**Exercise inputs**
□ □ □ □ □ □ □
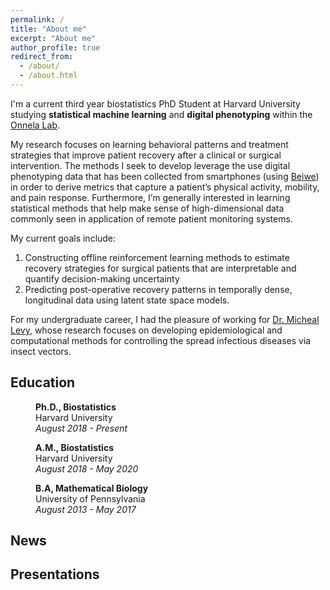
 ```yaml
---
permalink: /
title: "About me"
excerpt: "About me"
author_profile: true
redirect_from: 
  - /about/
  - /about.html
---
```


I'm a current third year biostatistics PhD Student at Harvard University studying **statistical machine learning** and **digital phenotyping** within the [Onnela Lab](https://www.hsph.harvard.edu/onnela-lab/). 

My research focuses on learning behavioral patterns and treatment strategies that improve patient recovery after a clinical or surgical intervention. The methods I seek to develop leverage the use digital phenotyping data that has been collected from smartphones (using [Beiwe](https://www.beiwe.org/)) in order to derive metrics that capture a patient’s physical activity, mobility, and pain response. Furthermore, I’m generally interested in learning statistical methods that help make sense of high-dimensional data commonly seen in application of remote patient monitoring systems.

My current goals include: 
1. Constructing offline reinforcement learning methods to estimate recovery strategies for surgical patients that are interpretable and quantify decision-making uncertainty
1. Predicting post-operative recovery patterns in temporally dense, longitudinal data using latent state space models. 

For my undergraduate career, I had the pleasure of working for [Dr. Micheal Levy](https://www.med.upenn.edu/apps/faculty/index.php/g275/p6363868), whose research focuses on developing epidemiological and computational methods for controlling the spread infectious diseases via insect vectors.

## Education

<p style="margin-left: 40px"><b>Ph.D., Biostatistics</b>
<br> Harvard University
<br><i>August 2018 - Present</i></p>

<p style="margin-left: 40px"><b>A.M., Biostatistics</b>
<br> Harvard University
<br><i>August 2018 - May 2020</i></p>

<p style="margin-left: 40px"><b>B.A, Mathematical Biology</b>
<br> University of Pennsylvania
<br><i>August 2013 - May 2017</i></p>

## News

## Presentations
□ □ □ □ □ □ □
**Exercise brief**
Everything but the pictures is needed: copy the data above exactly.

**Answer space**
 ```yaml
---
permalink: /
title: "About me"
excerpt: "About me"
author_profile: true
redirect_from: 
  - /about/
  - /about.html
---
```


I'm a current third year biostatistics PhD Student at Harvard University studying **statistical machine learning** and **digital phenotyping** within the [Onnela Lab](https://www.hsph.harvard.edu/onnela-lab/). 

My research focuses on learning behavioral patterns and treatment strategies that improve patient recovery after a clinical or surgical intervention. The methods I seek to develop leverage the use digital phenotyping data that has been collected from smartphones (using [Beiwe](https://www.beiwe.org/)) in order to derive metrics that capture a patient’s physical activity, mobility, and pain response. Furthermore, I’m generally interested in learning statistical methods that help make sense of high-dimensional data commonly seen in application of remote patient monitoring systems.

My current goals include: 
1. Constructing offline reinforcement learning methods to estimate recovery strategies for surgical patients that are interpretable and quantify decision-making uncertainty
1. Predicting post-operative recovery patterns in temporally dense, longitudinal data using latent state space models. 

For my undergraduate career, I had the pleasure of working for [Dr. Micheal Levy](https://www.med.upenn.edu/apps/faculty/index.php/g275/p6363868), whose research focuses on developing epidemiological and computational methods for controlling the spread infectious diseases via insect vectors.

## Education

<p style="margin-left: 40px"><b>Ph.D., Biostatistics</b>
<br> Harvard University
<br><i>August 2018 - Present</i></p>

<p style="margin-left: 40px"><b>A.M., Biostatistics</b>
<br> Harvard University
<br><i>August 2018 - May 2020</i></p>

<p style="margin-left: 40px"><b>B.A, Mathematical Biology</b>
<br> University of Pennsylvania
<br><i>August 2013 - May 2017</i></p>

## News

## Presentations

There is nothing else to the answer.